2015年4月29日水曜日

国会議員の組成

 上西小百合議員の除籍騒動がありましたが,彼女は若年女性ということで,国会議員の中ではマイノリティー(少数派)の属性を持っています。

 間接民主制の社会では,政治は国民の代表者たる国会議員に託されますが,望むべくは,この議員集団の組成が,国民全体のそれを反映していることです。調査用語でいうと,抽出された(選ばれた)サンプルが,母集団をきちんと代表していることが望まれます。

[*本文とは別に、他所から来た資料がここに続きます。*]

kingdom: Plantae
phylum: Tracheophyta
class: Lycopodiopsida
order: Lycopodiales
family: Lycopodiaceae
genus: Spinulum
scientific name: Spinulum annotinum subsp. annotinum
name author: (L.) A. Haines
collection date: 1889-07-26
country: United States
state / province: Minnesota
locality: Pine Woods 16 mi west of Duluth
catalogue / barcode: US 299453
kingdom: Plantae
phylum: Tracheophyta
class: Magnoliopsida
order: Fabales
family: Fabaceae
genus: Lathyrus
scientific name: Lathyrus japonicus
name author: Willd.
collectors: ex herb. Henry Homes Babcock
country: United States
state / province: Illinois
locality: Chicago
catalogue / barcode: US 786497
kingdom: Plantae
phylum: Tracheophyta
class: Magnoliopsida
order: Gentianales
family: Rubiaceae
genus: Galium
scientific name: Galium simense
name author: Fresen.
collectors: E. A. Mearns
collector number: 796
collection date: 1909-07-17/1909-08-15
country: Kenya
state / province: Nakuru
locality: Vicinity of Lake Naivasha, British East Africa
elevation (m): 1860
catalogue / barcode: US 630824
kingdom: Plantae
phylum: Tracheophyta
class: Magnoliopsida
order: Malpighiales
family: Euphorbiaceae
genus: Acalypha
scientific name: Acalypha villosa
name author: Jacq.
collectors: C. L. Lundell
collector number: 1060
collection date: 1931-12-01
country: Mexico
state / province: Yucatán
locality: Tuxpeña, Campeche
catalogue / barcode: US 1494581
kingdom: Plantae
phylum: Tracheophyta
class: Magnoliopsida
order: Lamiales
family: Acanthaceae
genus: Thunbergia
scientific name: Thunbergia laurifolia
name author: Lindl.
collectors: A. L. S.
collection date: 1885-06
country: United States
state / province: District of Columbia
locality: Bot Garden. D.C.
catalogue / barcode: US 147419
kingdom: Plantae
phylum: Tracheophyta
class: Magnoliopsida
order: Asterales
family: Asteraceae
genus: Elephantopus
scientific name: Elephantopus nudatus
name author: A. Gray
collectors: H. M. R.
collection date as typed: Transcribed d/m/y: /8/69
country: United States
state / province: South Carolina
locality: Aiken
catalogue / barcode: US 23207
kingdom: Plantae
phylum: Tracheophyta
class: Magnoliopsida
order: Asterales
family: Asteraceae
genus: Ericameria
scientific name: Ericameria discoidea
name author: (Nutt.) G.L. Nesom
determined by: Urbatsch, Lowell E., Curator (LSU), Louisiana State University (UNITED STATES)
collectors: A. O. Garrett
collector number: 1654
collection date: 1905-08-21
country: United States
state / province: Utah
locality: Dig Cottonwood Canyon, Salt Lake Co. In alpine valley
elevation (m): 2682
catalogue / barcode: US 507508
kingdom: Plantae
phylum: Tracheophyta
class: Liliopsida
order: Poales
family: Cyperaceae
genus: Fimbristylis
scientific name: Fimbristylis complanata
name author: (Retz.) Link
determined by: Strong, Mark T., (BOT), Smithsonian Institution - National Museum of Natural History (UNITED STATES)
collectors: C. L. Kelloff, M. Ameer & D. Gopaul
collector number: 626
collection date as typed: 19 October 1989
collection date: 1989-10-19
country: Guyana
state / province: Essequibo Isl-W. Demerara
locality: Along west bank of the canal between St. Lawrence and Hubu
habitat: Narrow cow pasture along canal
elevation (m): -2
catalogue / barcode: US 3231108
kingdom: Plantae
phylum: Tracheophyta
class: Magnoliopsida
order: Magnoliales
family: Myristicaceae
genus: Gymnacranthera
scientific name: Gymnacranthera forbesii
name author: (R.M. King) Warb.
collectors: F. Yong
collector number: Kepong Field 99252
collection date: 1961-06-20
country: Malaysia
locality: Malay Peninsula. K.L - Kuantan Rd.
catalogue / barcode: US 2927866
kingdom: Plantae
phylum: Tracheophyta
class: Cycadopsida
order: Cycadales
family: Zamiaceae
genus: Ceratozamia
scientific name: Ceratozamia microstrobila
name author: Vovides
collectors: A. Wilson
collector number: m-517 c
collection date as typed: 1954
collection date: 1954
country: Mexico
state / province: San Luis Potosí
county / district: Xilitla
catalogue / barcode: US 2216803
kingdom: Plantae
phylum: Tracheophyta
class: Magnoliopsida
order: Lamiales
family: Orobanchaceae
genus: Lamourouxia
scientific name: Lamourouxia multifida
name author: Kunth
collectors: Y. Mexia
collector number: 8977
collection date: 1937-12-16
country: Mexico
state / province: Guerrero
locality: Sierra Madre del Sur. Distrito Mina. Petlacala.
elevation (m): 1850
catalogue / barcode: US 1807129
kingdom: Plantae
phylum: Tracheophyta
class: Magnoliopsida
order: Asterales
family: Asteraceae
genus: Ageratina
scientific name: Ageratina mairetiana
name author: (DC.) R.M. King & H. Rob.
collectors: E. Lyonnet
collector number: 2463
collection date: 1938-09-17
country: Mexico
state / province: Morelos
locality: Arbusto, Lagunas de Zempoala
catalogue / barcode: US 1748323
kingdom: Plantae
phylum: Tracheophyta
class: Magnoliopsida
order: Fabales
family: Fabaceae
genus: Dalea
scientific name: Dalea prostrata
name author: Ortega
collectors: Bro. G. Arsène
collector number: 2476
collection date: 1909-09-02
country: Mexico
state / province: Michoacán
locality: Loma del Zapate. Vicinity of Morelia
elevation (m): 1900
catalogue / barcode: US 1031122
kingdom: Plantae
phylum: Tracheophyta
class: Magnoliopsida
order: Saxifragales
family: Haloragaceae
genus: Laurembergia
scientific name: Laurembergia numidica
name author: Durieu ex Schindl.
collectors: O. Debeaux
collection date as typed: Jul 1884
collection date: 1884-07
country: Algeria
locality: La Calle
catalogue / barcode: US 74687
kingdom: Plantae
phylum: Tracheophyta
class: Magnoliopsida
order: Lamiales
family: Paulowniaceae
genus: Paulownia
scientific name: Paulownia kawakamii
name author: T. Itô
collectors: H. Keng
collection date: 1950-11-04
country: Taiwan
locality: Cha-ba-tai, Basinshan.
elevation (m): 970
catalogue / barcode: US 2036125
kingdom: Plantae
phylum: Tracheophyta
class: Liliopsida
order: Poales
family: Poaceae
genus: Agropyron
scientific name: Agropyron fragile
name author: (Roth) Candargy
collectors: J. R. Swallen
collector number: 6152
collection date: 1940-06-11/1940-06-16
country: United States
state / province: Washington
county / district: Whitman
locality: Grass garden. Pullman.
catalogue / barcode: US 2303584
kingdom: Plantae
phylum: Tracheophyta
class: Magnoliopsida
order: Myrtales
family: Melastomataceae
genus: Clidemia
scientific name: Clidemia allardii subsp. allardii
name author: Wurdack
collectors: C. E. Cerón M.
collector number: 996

 しかるに,わが国の議員集団の組成が,国民全体のそれからかなり乖離していることは,誰もが感じていることでしょう。この肌感覚をデータで裏付けたいと思い,国会議員の公的な属性統計がないかネットで探してみたのですが,見当たりませんでした。

 そこで仕方なく,国会両院のサイトに載っている議員一覧の情報を使って,独自のデータベースを作った次第です。以下のような感じで,両院の議員の基本情報を整理してみました。


 私は,最も基本的な属性である性別・年齢の構成を明らかにしたいと考えました。年齢は,生年の西暦下2ケタを115から差し引いて推し量りました。私と同じ76年生まれの場合,今年は,115-76=39歳となるはずです。

 性別と年齢(5階層)をクロスさせて,両院の議員の組成を明らかにし,それを視覚的な統計図にしてみました。下図は,選出母体(衆院は25歳以上,参院は30歳以上)の人口構成と対比したものです。


 両院とも,ベース人口の組成からかなり隔たっていますね。まず分かるのは,女性の少ないこと。女性比は衆院は9.3%,参院は12.0%です。社会全体では男女半々ですが,指導者層の男女比は「9:1」という有様。ニッポンのジェンダー指数を下げている最大の要素です。

 また若手も,ベース人口に比して比重が小さくなっています。上西議員は,女性で若手という2つのマイノリティー属性を持っているのですが,40歳未満女性の比率は選出母体では11.2%ですが,衆院議員の中ではわずか1.5%です。輩出率は,1.5/11.2 ≒ 0.13であり,他の層に比して格段に低くなっています。子育てママの層でもありますが,この部分の声が届きにくい構造であるともいえるでしょう。

 国を動かす国会議員の組成は,高齢層の男性に偏している。誰もが常日頃思っていることの可視化です。高齢者が投票者の多くを占めれば,選ばれる議員もまた然り。高齢者の意向を,高齢者が施行する社会ということになるでしょうか。

 世論調査のデータでも分かるように,政府への要望事項は,高齢層と若者ではかなり違います。また,同性愛に対する意識一つをとっても分かるように,若者は先進的な意識・価値観を持っています。彼らの意向を取り込めば,社会が変わる可能性は十分にあり。この層がオミットされるのは,問題であるというよりも,モッタイナイことです。

 社会調査の層化抽出の原理に依拠して,議席を層ごとに割り振るという発想,どこかで言われているのかしらん。まあ,さしあたりなすべきは,「迷ったらマイノリティー(女性,若者…)の候補者に入れる」ということでしょうね。駒崎弘樹氏が提案されていますが,私もそれに賛意を表したいと思います。